Наградив счастливца благодатной склонностью и не внушив, как этим даром обходиться, природа оказала ему дурную услугу.
Так называемому таланту присваивают обычно духовную сущность, в отличие от способностей, проистекающих от ремесла. А где грань, отделяющая одаренную балерину от акробата, восточную танцовщицу, мастерицу причудливой пляски рук, — от метательницы диска; балетного артиста — от спортсмена, преодолевающего значительные препятствия, конькобежца, поражающего своей неутомимостью и искусством соразмерять каждое движение? Нельзя, наконец, отказать в одаренности и умельцу, подковавшему блоху…
Способность, определяемая как талант, — универсальна. Любой орган, мышца и кость скелета может быть отмечена этим дарованием. Не с точки зрения психологии, а физиологии следует рассматривать талант. И силы, запрятанные в мышцах, и ум покорны выношенной в муках творческой мечте. Как и всякая другая функция организма, одаренность гибнет без труда.
Если бы искусство играть на музыкальном инструменте, писать книги, вести спортивные игры было бы нечто большее, чем склонность, вряд ли бы понадобились повседневные упражнения, труд, длящийся годами и десятилетиями. Ведь недостаток тренировки приводит к частичной и даже полной утрате дарования.
Что дарование не что иное, как физиологическая особенность, легко убедиться, наблюдая труд музыканта. У пианиста и скрипача правая и левая рука одинаково искусны, ни художник, ни писатель, ни ремесленник и ученый не похвастают этим, их искусство доступно лишь правой руке. Левую не обучили тому, чему обучили правую. Рука, не усвоившая знания, видимо, не запоминает его. Руки пианиста и скрипача не только приобрели опыт, но и частичную независимость от центральной нервной системы. Сказалось такое же примерно приноровление, как у кассира, способного выловить среди сотен и тысяч ассигнаций одну иной стоимости, чуть меньшей плотности. Не потому ли так трудно усваиваются знания, запечатленные в руках, и нужна непрерывная тренировка, что органы запоминания — нервные связи рук — уступают мозгу в совершенстве? Ведь школьники и ученые не повторяют ежедневно азы науки или, позабыв одну из частностей, не воспроизводят ее в памяти неделями и годами.
ГЛАВА ДВАДЦАТЬ ПЕРВАЯ
Случилось, что проблема любви вновь заставила меня призадуматься. Причиной послужило одно из моих выступлений перед аудиторией инженеров. Меня предупредили, что со мной хотят поспорить о сущности и характере любви и мне следует к этому быть готовым.

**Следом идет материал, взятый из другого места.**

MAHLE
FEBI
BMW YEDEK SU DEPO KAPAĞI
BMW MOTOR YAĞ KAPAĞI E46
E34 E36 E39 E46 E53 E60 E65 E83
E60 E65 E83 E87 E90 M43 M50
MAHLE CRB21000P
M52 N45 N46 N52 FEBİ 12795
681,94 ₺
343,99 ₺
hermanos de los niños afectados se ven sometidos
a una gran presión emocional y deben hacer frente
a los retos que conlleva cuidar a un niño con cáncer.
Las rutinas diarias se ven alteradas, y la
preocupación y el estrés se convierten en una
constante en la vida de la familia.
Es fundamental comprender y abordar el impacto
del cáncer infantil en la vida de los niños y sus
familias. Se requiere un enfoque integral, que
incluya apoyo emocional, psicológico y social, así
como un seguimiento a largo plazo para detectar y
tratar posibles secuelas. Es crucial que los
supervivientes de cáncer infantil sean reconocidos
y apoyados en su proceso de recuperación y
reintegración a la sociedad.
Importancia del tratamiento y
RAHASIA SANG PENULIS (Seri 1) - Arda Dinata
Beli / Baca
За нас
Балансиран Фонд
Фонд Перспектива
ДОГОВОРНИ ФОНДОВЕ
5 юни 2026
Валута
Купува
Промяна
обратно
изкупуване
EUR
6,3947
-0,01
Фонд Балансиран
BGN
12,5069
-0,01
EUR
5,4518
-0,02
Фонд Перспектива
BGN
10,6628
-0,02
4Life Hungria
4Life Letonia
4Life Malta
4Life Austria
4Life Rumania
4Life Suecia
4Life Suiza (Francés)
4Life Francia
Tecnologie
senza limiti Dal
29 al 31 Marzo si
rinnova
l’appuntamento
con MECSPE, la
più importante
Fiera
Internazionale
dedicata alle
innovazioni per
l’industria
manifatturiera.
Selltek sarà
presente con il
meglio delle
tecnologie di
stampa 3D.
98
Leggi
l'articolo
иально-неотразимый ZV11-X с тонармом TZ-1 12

Инженеры внимательно выслушали меня и после короткого перерыва сразу же засыпали вопросами.
— Мне кажется, — осторожно заметил сидевший в первом ряду средних лет инженер, — что вы напрасно выделили любовь из общего круга человеческих чувств и отметили ее печатью исключительности. Пусть она подвержена своим законам развития и выполняет некую особую миссию, но проявления ее не могут отличаться от многих других страстей. Не будучи искусственно подогретой, любовь спокойно течет в своих берегах, на время может подавить другие чувства или сама подчиниться им…
— Сколько ни связывали бы любовь с наваждением, — вторил первому кто-то из задних рядов, — с чувством, принудительно навязанным извне, одно несомненно: первые признаки его рождаются в сознании, именно там. Пока влюбленными не овладеет страсть, они трезво взвешивают хорошее и дурное друг в друге, здраво приемлют одно и отвергают другое. Загадочным становится их поведение, когда любовь из сознания переселяется туда, где разум бессилен и царит произвол, но что исключительного в таком состоянии? Разве обычные чувства не вырываются из своих границ, чтобы обрести силу страсти? История науки, искусства и спорта полна примерами, когда случайно возникший интерес к музыке, знаниям или играм перерастал в страсть и в жестокую необходимость. И любовному чувству свойствен накал от обычного интереса до тяготения и страсти.